5. Le mystère de l'Ascension nous ouvre aujourd'hui l'horizon idéal dans lequel cet engagement doit se placer. C'est tout d'abord l'horizon de la victoire du Christ sur la mort et sur le péché. Il monte au ciel comme roi d'amour et de paix, source de salut pour l'humanité tout entière. Il monte pour "paraître maintenant devant la face de Dieu en notre faveur", comme nous l'avons écouté dans l'Epître aux Hébreux (9, 24). Ce qui nous vient de la Parole de Dieu est une invitation à la confiance: "Celui qui a promis est fidèle" (He 10, 23).
En outre, l'Esprit que le Christ a répandu sans limites, nous donne de la force. L'Esprit est le secret de l'Eglise d'aujourd'hui, comme il l'a été pour l'Eglise de la première heure. Nous serions condamnés à l'échec, si la promesse faite par Jésus aux premiers apôtres ne continuait pas à être valable pour nous: "Et voici que moi, je vais envoyer sur vous ce que mon Père a promis. Vous donc, demeurez dans la ville jusqu'à ce que vous soyez revêtus de la force d'en-haut" (Lc 24, 49). L'Esprit, le Christ, le Père: toute la Trinité est engagée avec nous!
Oui, chers frères et soeurs! Nous ne serons pas seuls à parcourir le chemin qui nous attend. Nous sommes accompagnés par les prêtres, les religieux et les laïcs, jeunes et adultes, sérieusement engagés pour donner à l'Eglise, sur l'exemple de Jésus, un visage de pauvreté et de miséricorde en particulier à l'égard des plus indigents et des laissés-pour-compte, un visage qui doit resplendir grâce au témoignage de la communion dans la vérité et dans l'amour. Nous ne serons pas seuls, en particulier parce que la Très Sainte Trinité sera avec nous. Les engagements que j'ai confiés comme consigne à toute l'Eglise dans Novo millennio ineunte, les problèmes sur lesquels le Consistoire a réfléchi, ne seront pas affrontés uniquement avec des forces humaines, mais avec la puissance qui vient d'"en-haut". Telle est la certitude qui trouve sans cesse sa confirmation dans la contemplation du Christ monté au ciel. En Le regardant, nous accueillons volontiers l'avertissement de l'Epître aux Hébreux, à garder "indéfectible la confession de l'espérance, car celui qui a promis est fidèle" (10, 23).

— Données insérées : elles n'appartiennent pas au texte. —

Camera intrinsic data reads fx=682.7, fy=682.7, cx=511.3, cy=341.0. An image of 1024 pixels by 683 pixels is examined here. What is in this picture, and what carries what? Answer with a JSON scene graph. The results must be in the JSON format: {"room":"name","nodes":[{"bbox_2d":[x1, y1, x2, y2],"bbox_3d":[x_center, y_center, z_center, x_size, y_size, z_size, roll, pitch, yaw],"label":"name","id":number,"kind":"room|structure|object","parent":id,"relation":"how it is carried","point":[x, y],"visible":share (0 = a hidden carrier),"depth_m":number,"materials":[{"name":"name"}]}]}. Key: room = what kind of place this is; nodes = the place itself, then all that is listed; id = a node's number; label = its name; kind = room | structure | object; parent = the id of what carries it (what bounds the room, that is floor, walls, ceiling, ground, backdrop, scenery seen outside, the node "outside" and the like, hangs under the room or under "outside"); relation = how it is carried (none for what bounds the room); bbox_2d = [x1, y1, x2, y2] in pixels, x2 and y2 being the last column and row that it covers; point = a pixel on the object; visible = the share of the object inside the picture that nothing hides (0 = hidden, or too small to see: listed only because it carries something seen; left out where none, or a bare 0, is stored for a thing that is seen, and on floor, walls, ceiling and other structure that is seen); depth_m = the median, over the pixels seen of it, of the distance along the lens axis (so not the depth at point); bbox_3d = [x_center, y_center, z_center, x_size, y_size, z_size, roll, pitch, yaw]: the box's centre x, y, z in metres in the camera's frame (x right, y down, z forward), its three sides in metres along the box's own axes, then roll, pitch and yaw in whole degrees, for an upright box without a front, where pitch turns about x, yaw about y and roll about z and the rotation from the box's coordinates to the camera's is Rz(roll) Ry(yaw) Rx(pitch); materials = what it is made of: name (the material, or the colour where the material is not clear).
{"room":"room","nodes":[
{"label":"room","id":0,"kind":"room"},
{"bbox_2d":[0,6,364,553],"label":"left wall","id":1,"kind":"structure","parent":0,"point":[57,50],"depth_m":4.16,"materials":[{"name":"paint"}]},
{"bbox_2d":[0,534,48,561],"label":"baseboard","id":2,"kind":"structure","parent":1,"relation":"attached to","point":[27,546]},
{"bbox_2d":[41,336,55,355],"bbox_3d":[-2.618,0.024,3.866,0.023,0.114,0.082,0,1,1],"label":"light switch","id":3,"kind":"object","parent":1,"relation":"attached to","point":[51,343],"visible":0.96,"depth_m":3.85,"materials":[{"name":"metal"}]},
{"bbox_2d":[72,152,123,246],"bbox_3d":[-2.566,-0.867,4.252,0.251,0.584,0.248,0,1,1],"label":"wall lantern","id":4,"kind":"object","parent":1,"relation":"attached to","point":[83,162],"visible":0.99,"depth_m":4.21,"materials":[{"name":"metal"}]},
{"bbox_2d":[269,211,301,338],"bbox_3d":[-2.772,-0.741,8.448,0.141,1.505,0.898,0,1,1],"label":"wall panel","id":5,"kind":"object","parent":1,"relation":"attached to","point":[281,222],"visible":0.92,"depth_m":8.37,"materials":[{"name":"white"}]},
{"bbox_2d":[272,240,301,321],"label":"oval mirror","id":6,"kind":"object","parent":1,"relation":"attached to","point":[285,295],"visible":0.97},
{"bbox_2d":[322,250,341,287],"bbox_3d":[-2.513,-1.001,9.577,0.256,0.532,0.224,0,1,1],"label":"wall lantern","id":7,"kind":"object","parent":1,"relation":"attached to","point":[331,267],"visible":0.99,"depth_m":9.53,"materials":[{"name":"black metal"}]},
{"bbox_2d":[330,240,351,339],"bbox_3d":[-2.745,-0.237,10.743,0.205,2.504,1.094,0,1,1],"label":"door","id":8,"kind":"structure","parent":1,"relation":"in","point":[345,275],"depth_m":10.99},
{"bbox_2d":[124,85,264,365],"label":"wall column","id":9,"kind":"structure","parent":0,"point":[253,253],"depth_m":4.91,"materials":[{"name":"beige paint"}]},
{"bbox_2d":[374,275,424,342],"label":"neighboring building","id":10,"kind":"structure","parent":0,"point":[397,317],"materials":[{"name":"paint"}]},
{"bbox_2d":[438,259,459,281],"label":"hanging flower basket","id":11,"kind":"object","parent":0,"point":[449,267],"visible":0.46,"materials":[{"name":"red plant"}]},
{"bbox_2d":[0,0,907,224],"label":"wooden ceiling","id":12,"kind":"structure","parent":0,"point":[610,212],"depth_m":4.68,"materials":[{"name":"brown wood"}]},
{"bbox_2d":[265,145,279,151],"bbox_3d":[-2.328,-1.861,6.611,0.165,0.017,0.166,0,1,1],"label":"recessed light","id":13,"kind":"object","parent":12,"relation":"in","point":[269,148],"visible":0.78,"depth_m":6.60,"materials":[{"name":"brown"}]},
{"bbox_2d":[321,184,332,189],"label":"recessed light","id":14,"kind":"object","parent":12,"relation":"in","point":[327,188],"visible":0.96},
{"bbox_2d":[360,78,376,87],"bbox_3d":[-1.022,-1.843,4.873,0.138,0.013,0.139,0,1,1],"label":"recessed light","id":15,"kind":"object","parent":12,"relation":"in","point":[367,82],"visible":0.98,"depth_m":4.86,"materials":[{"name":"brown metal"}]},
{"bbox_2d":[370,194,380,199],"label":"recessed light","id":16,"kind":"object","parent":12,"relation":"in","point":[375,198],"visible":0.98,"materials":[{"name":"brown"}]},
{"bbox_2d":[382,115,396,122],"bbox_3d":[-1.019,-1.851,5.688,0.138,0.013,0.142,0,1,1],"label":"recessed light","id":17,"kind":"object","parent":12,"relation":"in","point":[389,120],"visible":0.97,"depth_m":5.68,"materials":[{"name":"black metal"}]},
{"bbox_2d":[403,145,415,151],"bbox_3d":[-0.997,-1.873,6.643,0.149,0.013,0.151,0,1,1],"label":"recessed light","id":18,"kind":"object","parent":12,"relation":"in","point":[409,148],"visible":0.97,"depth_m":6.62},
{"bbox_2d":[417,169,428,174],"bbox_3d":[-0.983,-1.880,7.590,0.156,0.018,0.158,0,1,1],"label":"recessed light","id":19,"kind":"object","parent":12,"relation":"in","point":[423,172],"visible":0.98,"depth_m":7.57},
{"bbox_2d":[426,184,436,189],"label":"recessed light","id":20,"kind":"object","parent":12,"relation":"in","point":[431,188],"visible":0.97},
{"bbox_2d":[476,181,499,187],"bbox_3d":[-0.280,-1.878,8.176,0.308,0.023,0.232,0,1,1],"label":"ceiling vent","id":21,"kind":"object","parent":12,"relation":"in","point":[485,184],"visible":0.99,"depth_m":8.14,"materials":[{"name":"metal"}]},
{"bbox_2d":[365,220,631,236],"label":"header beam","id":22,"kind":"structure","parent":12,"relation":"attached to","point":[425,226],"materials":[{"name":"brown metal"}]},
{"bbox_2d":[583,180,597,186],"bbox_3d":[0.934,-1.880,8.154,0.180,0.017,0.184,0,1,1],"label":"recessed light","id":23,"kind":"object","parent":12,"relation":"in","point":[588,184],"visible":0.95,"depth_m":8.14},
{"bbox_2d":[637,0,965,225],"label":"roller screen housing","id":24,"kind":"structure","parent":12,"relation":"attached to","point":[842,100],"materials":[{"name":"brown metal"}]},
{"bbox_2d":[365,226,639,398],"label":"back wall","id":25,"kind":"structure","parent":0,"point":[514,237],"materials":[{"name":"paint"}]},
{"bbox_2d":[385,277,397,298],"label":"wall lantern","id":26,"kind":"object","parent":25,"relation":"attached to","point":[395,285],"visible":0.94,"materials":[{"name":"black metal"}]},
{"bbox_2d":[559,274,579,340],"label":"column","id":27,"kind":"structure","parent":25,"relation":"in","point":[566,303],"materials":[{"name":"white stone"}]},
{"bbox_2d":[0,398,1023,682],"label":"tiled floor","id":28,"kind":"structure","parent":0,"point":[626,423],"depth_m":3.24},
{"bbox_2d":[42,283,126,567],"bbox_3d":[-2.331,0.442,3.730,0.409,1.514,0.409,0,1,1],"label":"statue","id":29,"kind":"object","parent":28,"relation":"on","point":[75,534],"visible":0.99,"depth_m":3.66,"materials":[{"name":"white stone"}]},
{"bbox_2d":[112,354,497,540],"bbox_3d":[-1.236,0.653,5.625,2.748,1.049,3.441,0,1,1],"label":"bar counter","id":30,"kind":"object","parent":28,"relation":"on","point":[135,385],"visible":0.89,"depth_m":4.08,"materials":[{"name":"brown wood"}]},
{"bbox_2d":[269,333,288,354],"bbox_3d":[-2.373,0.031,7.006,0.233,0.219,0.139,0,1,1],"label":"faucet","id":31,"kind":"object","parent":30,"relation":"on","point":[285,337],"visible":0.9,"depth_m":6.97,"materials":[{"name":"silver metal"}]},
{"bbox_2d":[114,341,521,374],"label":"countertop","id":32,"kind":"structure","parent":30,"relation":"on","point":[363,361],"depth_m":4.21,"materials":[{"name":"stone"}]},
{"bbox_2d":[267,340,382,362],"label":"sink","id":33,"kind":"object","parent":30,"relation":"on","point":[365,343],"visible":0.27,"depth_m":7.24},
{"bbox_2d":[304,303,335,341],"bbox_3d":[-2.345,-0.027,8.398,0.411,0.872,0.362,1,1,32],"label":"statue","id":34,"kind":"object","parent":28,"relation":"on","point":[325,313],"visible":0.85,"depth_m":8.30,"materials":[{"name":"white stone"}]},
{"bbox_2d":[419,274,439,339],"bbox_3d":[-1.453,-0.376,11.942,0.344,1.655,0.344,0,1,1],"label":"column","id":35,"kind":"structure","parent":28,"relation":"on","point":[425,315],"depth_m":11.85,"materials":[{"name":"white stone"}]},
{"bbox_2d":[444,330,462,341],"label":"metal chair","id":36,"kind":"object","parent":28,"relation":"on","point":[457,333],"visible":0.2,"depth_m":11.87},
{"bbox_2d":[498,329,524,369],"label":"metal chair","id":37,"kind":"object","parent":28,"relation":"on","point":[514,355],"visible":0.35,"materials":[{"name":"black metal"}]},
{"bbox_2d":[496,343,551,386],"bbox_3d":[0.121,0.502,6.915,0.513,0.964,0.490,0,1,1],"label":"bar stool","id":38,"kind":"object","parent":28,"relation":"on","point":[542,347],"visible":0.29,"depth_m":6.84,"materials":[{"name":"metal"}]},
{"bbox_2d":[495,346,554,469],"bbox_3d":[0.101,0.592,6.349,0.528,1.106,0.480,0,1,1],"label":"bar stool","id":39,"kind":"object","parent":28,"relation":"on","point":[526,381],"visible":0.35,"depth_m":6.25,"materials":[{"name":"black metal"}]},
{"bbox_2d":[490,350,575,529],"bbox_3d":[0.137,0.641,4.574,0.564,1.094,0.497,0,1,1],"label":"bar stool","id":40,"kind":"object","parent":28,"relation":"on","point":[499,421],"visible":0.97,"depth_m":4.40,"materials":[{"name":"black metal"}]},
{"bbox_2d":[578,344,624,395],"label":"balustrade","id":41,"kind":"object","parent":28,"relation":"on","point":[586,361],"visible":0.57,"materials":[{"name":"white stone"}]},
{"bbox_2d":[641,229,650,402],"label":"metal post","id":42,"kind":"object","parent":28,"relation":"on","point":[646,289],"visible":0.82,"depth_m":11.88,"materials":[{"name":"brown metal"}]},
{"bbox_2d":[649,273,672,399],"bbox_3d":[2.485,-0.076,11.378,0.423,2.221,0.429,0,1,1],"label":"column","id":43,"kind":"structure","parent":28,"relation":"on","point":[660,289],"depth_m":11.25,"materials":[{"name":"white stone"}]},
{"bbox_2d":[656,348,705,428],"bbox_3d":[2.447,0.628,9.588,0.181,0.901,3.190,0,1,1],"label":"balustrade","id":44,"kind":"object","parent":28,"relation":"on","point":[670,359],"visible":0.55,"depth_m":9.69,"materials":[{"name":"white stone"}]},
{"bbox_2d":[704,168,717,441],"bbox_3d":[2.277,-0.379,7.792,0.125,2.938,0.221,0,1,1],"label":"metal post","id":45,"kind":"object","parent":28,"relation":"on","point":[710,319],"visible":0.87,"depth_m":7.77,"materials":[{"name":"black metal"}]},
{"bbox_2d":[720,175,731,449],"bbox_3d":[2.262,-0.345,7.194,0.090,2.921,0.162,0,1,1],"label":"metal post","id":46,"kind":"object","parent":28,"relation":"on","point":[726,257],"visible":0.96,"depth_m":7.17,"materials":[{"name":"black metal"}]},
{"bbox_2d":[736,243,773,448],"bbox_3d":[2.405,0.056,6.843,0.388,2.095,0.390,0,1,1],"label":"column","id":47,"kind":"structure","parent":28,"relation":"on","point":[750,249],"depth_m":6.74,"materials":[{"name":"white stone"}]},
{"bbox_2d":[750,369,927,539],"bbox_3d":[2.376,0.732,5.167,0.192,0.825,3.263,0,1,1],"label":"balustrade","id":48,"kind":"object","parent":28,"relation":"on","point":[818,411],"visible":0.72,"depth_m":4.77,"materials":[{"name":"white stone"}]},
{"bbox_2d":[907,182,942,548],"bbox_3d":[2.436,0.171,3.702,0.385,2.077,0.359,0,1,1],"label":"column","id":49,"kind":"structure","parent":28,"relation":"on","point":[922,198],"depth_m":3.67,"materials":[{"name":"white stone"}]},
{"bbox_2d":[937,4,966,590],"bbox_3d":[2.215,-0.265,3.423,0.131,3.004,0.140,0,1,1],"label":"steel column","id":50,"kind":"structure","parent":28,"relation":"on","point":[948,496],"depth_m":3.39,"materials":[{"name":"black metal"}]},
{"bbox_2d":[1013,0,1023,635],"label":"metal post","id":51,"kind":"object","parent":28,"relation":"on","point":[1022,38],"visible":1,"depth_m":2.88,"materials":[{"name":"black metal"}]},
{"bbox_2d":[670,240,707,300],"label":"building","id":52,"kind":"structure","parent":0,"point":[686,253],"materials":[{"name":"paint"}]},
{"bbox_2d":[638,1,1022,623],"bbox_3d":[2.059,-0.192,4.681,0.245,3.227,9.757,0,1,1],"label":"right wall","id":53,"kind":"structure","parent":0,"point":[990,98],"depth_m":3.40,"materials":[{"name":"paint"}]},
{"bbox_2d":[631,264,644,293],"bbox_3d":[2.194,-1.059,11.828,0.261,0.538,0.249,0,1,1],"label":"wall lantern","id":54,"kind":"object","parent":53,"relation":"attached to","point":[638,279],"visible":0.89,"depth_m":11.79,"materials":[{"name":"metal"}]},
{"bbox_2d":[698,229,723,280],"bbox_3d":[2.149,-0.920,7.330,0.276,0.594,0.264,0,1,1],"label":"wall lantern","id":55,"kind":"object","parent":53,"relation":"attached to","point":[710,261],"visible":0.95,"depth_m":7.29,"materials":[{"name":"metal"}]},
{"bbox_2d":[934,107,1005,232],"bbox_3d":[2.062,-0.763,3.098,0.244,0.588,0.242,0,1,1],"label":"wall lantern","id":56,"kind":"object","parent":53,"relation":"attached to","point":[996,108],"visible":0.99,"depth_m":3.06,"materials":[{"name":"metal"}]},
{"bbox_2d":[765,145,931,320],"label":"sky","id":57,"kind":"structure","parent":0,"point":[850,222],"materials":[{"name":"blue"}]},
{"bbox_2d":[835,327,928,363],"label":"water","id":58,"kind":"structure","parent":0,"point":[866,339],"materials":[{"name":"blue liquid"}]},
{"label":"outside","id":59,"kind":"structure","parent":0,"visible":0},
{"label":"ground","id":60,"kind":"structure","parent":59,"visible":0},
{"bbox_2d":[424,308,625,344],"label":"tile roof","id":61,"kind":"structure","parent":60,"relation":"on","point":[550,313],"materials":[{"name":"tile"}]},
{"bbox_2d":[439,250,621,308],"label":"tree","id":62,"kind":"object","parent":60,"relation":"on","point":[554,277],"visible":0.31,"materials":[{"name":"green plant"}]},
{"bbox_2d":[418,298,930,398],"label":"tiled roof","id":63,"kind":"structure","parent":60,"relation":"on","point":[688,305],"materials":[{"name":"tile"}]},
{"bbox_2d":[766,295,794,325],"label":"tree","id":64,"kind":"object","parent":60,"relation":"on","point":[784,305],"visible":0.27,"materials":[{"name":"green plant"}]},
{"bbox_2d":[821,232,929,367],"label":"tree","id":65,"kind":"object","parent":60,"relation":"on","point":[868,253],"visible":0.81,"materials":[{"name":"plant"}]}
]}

Notre engagement renouvelé devient chant de louange, alors qu'avec les paroles du Psaume, nous indiquons à tous les peuples du monde le Christ ressuscité et monté au ciel: "Tous les peuples, battez des mains, acclamez Dieu en éclats de joie [...] C'est [Dieu] le roi de toute la terre" (Ps 46/47, 1.8).
C'est donc avec une confiance renouvelée que "nous prenons le large" en son nom!